Crossing into Czechoslovakia gave us
our first dose of Communist reality. The train stopped, and we were told to stay
in our seats. A succession of officials paraded through each compartment. First came a uniformed guard, who picked up our passports and disappeared. Then came the bank lady, a smiling woman who carried a tray strapped around her neck with various currencies. We learned the concept of "magic currency."
We told her that we did not need her services because we had had the foresight to buy Czech currency in Vienna. Our first mistake! Our currency was not in order! We had Czech crowns, yes, but not the right crowns. We could
not prove that our crowns had been purchased with hard currency, such as US dollars.
Of course it had, but we could not prove it. We would have to use our
precious dollars to buy crowns from her. The exchange rate would be terrible,
but far more important, this now gave us more crowns that we would need, currency that would be virtually worthless after
What a way to begin the trip! I will say this: the bank lady was charming and very warm in her insistence. She
sat down right next to us. She had a cousin in Chicago. Chalk it up to experience-- currency has a history.
Then we received a jolt. Next came a uniformed guard who demanded to see our passports. Someone earlier had taken our passports; we had no idea where they were.
He shook his head in disbelief and moved on. He came back, and demanded
to see them again. We tried to get up to look for the first guard, but were told
firmly to stay in our seats. Is this how it would be? We had grown up during the 1950s, constantly told how arbitrary life was under communism. Would they steal our passports right at the border, then accuse us of not having our papers in order and
throw us in jail without a key? We sweated it out. Suddenly, another official came by and returned our passports just as the train started moving. We were off to Prague.

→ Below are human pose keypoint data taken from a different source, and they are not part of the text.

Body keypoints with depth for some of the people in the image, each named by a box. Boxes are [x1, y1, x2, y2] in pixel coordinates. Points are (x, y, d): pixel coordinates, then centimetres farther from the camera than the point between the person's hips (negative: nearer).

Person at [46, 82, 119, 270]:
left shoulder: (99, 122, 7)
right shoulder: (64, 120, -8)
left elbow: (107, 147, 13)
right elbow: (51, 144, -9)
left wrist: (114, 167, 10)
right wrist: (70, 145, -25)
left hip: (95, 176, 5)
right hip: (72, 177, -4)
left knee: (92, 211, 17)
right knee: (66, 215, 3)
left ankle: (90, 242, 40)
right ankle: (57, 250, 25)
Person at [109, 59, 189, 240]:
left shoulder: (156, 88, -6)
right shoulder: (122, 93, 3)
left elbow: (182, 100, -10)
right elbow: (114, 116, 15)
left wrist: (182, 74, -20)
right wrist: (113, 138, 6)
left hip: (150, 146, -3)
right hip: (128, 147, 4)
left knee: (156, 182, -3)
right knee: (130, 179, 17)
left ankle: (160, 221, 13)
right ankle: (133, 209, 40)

We knew well the history of
Prague, the capital of Bohemia, as a center of culture in
Central Europe. It was the one city that adored Mozart
during his own lifetime, and he returned the favor by writing the Prague Symphony. Bohemia had been
a center for religious thinking, the home of Jon Hus, a hero of Protestantism. It
was a center for Jewish life and culture. Bohemian glass was the highest expression
of that art form. Prague, jewel of the Austrian
portion of the Dual Monarchy. Prague, home of
writers and intellectuals. Prague, a city
of baroque buildings that had been spared the ravages of war.
Prague broke our
hearts. The baroque masterpieces were barricaded with scaffolds. At first, we thought it was for repairs, but then we realized that there were no repairs at all. The scaffolds were there to protect the pedestrians from falling stones.

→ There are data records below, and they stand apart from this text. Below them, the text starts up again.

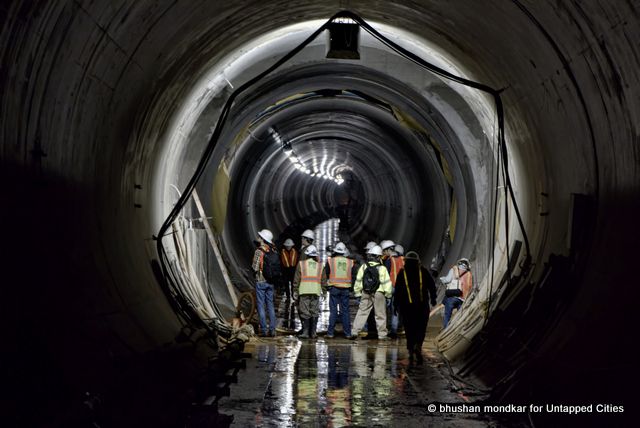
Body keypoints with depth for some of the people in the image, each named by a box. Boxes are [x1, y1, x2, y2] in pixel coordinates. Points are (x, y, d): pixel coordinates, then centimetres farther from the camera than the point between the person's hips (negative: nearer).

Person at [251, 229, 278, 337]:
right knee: (270, 305, 11)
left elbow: (255, 268, -15)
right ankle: (272, 329, 9)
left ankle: (264, 329, -1)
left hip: (260, 281, -5)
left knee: (261, 305, 0)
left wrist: (254, 272, 5)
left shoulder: (259, 251, -14)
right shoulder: (273, 251, 3)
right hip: (271, 282, 5)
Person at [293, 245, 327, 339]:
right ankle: (313, 333, 6)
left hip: (304, 292, -2)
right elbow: (323, 281, 11)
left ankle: (305, 332, -3)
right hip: (316, 292, 2)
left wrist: (295, 292, 5)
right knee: (314, 313, 6)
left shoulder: (301, 264, 4)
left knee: (305, 312, 0)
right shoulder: (320, 266, 12)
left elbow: (296, 280, 2)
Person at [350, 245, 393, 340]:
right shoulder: (382, 268, -9)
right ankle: (382, 334, 9)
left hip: (366, 293, 3)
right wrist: (388, 294, 3)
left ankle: (355, 332, 3)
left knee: (362, 312, 9)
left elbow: (358, 281, 4)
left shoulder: (363, 267, 0)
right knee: (380, 314, 6)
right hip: (379, 294, -2)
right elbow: (387, 282, -7)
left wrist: (357, 292, 14)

The city literally was falling apart. The famous towers, cornices and
ornamentation were raining down, so the city was in scaffolds. Through the scaffolds,
we could see the blue, orange and golden colors of one of Europe's most beautiful cities.
In the historic area of Castle
Hill, the buildings were kept in better shape as a way to promote tourism. We
relaxed a bit, and we saw scenes of historical events we had studied, such as the Defenestration of Prague of 1618.

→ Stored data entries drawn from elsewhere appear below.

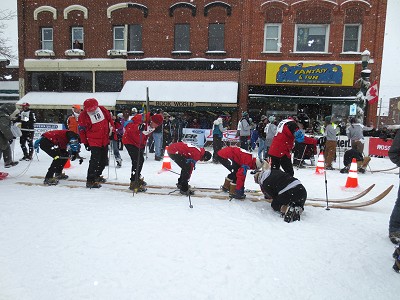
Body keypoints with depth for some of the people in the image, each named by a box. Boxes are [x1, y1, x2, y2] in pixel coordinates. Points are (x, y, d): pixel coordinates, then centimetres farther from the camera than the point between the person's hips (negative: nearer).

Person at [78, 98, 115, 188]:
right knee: (95, 161, -14)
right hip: (94, 142, -6)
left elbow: (109, 119, 11)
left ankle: (97, 175, 36)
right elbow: (81, 130, -5)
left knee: (104, 160, 16)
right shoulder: (83, 116, -14)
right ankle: (90, 181, -4)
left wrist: (112, 130, 10)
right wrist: (85, 142, -3)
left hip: (105, 140, 6)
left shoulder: (102, 109, -5)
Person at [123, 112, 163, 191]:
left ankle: (137, 178, 38)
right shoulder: (140, 118, -29)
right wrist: (138, 127, -52)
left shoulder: (153, 126, -4)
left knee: (141, 160, 16)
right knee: (137, 161, -16)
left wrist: (144, 143, 12)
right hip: (130, 141, -8)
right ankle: (134, 183, -8)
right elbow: (127, 126, -36)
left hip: (139, 143, 9)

Bohemian resistance to Habsburg authority led to death by shoving out of a window, a "defenestration." From Castle Hill, it was possible to look down on the rest of the city and not see the scaffolds. We began to fall in love with Prague again.
Then we heard the sound of
marching feet. As evening approached, there was a display of military force by
Soviet troops, who marched from their station on Castle Hill down in the direction of the Charles Bridge. This was only five years after Soviet troops had put an end to the Prague Spring, and they remained as
an occupying force. 1968 had loomed large in our lives. As a Chicagoan, I had been present for some of the events surrounding the Democratic Convention. We all had seen the streets of Paris convulse, and wondered
whether another French revolution was upon us. We had watched the Prague Spring
and the Soviet repression. That fall, we began college in the wake of the
events of 1968. Five years later, Prague was frozen
in time, frozen in the Soviet suppression of 1968, with no apparent sign that change could be possible.
Both of my traveling companions
were Jewish, and a visit to the Jewish sites was devastating. The old Jewish
cemetery was in a state of utter disrepair. Weeds covered the cemetery, the gravestones
had falled down. Some were broken. There
were no guides, no historical markers, just a forgotten and desolate corner of the old city.
We wandered through, the silence broken by Richard and Don reading names and dates from the gravestones. They felt helpless. For the first time in Europe, they were
physically encountering the aftermath of the Holocaust. The Jews were gone from
Prague, and there was nobody to watch over their cemetery.
We sought out the old synagogues, but they were locked up. We could not
tell whether they were still in use.
We did what we could as tourists. There were a couple of beer gardens -- U Flecku and U Tomasi -- survivors from
another era. We discovered a pastry shop and developed one of cardinal rules
for our trip: people who work in pastry shops always are friendly. We found an outdoor concert of Mozart's chamber music. The
concert was well attended, and the people seemed more animated than we had seen during the day. Listening to the woodwinds with the city veiled in darkness, it was almost possible for us to imagine ourselves
in the Prague of old. The unspoken emotions
of the people around us were intense.